Words have meanings. But are they the meaning that you thought they meant. There are countless times in mediation, where, just like in the Larsen cartoons, one party will hear the words said by the other side, and understand it to mean something very different. Here are just a few examples:
When people use the phrase “I may have” or “I may be able to get the client to pay” or any variation, the other side hears: “I have” or “I can get the client to pay.” “May” is usually taken out of the interpretation.
“Settle it for 50 to 75.”
This is an easy one. Depending on what number is more favorable to the recipient is the one they hear. If they want a lower number, they hear the lower number.
“I think this case is worth…”
Whatever number you state “may” now become the number you just offered. “I think the case is worth $50,000.” Oh, you just made an offer to settle for $50,000.
“My Bottom Line is…”
Come on, is it really your bottom line? Other people hear, “The number I would like to achieve is _______, but I would probably go [lower/higher].”
“I probably [did/said/acted/landed, etc.]…”
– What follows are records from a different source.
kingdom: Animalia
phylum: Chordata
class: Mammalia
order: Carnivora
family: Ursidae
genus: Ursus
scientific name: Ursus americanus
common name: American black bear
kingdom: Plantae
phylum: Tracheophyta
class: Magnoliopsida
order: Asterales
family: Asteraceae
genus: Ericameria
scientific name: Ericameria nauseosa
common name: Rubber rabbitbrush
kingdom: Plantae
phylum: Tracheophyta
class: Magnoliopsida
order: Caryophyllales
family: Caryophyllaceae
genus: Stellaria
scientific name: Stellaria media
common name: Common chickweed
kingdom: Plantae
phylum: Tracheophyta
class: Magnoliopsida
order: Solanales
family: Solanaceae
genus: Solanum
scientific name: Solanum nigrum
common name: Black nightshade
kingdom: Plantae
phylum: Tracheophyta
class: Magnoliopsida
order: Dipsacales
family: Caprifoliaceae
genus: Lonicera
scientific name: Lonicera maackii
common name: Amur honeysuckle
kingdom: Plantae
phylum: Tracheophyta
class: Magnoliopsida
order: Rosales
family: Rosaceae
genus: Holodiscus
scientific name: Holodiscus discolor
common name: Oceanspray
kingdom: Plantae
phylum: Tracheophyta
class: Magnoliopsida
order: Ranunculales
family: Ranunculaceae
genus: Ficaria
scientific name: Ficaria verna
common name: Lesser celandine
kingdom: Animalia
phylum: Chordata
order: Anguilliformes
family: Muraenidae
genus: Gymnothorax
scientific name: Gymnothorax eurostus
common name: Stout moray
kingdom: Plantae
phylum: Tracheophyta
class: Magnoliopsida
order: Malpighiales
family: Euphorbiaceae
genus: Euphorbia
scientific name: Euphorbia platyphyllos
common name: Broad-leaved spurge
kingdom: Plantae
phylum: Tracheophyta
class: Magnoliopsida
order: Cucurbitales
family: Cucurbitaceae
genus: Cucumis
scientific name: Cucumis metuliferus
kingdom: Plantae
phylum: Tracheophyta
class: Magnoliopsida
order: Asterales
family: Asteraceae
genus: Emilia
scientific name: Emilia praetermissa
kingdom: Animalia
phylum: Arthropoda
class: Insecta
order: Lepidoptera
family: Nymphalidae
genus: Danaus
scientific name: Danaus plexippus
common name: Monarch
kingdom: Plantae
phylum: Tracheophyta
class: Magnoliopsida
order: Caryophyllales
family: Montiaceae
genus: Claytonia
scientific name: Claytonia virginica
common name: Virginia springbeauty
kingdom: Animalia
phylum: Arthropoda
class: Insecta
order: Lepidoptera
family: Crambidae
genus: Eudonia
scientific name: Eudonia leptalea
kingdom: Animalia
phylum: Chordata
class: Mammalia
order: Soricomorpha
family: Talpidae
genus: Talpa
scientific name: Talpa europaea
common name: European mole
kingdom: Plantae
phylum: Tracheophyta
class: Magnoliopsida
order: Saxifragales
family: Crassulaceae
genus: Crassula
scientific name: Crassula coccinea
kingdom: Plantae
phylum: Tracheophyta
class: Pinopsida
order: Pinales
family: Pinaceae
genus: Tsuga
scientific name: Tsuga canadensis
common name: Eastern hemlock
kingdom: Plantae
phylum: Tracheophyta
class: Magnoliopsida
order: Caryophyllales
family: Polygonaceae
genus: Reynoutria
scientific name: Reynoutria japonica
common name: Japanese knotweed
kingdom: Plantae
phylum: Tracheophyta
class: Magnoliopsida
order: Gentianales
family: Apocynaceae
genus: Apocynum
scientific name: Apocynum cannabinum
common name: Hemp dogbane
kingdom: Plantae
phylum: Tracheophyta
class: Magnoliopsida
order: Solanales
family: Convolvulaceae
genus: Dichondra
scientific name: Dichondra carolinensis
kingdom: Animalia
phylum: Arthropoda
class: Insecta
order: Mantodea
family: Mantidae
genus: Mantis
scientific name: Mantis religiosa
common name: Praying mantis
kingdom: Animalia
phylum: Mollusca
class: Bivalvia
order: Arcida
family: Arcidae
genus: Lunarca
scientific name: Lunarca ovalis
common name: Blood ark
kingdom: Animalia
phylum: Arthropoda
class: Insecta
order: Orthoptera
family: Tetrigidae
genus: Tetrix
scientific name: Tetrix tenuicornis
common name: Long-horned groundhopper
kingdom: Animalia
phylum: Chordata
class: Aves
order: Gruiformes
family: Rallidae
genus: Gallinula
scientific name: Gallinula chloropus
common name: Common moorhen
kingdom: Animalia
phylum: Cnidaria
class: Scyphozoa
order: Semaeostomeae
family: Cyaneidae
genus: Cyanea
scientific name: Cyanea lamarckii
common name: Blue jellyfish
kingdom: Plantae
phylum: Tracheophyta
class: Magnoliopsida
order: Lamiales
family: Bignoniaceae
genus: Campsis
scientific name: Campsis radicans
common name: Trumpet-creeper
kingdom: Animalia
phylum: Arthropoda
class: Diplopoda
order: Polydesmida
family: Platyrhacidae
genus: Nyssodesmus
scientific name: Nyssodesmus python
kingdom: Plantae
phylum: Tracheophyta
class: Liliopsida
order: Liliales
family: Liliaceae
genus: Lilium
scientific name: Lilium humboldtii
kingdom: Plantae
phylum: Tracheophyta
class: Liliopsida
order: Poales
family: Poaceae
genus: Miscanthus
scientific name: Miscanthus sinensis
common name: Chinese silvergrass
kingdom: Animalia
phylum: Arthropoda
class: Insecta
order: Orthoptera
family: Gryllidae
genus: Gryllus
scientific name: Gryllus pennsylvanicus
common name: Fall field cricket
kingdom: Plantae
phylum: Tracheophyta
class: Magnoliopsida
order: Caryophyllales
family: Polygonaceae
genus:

When talking about a past event, and answering a question no one ever probably did anything. When using this phrase, that person is not recalling that they did anything. They are thinking about what they did, not recalling it. Many people misinterpret that phrase to mean that the person actually did that. Frankly, it probably means that person is lying. “I probably went downstairs last night.” Really, you don’t know if you went downstairs or not?
“That’s a good question…”
We all know it is a good question. When a person is saying that is a good question, they aren’t complementing you on your examination skills, they are buying time to come up with an answer.
Can you think of other commonly misinterpreted phrases?